The problem
Your answer must hold only the lines below from the line containing "tilt_deg: -9.8" through the line containing "exposure_s: 1/15", each reproduced exactly.
[Input data — start]
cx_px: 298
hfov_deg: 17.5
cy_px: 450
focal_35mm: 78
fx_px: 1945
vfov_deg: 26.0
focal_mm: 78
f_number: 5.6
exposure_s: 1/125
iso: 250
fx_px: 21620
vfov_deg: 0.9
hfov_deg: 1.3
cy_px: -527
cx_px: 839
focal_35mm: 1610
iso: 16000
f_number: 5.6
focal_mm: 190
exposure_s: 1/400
[Input data — finish]
[Input data — start]
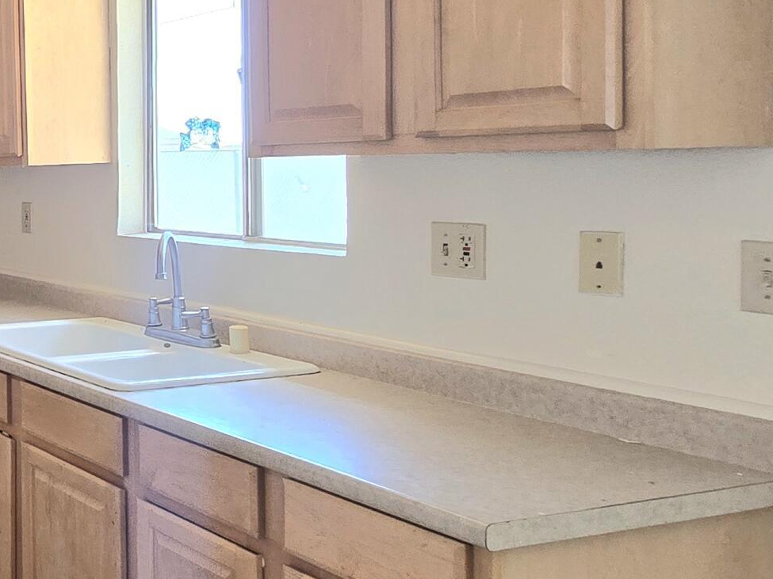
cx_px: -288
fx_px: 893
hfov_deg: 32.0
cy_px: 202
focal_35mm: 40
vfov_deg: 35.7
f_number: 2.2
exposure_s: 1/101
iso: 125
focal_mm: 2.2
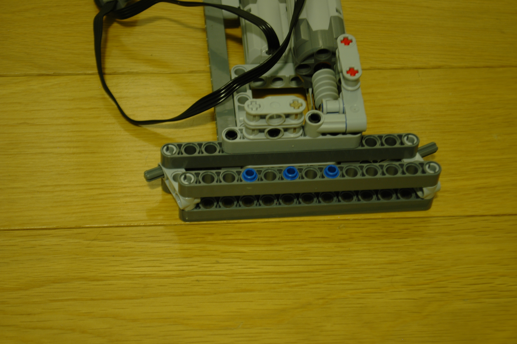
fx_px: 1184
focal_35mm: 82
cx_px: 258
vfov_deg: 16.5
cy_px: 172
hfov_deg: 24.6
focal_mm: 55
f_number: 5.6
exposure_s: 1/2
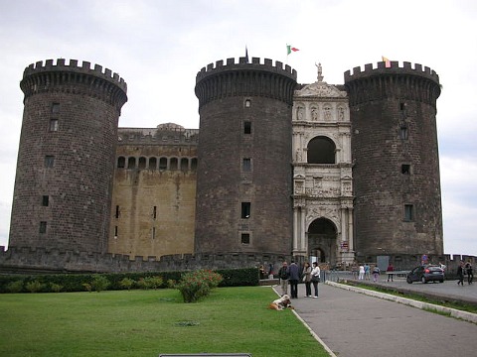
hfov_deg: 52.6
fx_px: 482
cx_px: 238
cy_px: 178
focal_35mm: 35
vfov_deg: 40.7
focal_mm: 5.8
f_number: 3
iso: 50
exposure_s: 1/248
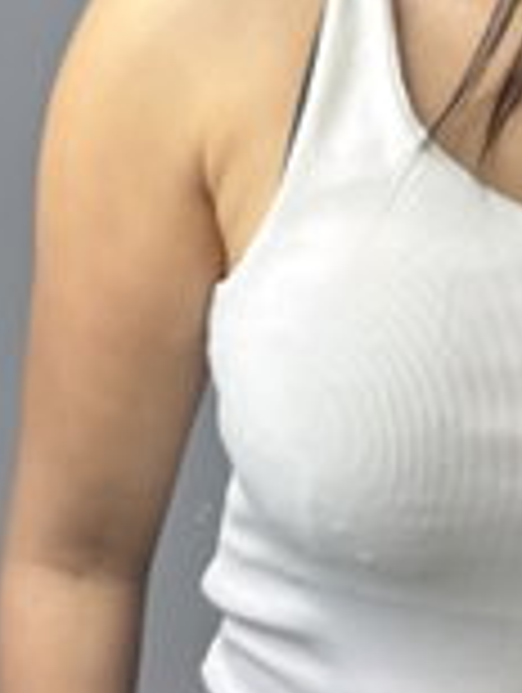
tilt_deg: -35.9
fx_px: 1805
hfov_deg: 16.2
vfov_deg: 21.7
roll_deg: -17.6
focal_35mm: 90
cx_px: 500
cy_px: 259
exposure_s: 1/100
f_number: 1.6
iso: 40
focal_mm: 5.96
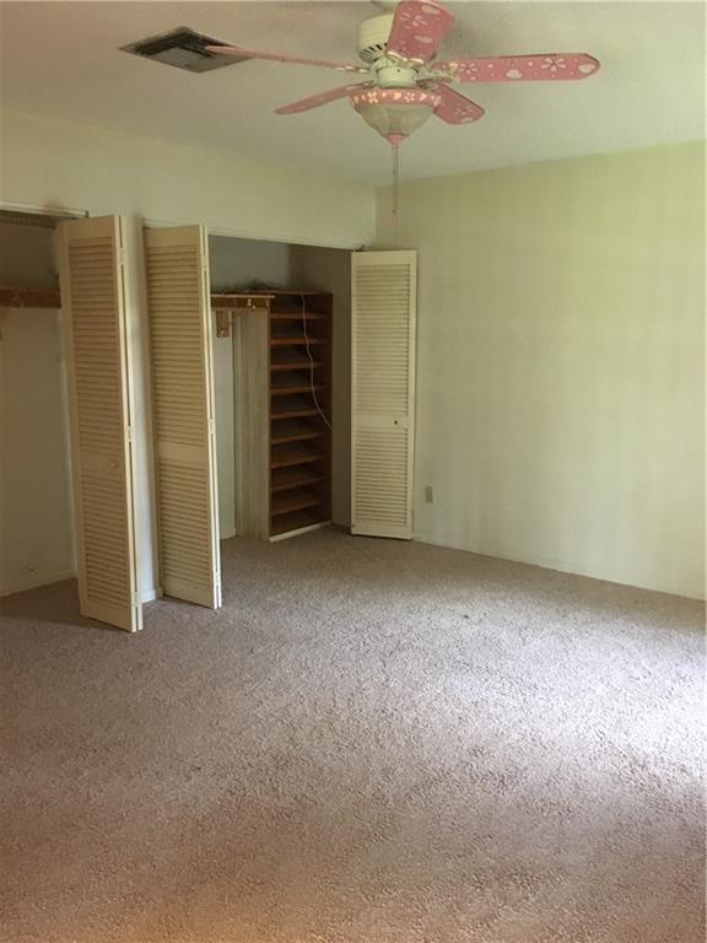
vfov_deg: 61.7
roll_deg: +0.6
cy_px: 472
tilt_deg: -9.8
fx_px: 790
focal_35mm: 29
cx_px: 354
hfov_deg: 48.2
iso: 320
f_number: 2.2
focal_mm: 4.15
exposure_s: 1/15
[Input data — finish]
[Input data — start]
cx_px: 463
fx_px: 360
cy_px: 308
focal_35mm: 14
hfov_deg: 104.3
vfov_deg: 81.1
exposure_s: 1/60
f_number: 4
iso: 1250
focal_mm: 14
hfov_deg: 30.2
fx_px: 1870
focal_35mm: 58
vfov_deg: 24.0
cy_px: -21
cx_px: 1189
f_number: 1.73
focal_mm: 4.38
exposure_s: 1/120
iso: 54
[Input data — finish]
Response area
tilt_deg: -9.8
fx_px: 790
focal_35mm: 29
cx_px: 354
hfov_deg: 48.2
iso: 320
f_number: 2.2
focal_mm: 4.15
exposure_s: 1/15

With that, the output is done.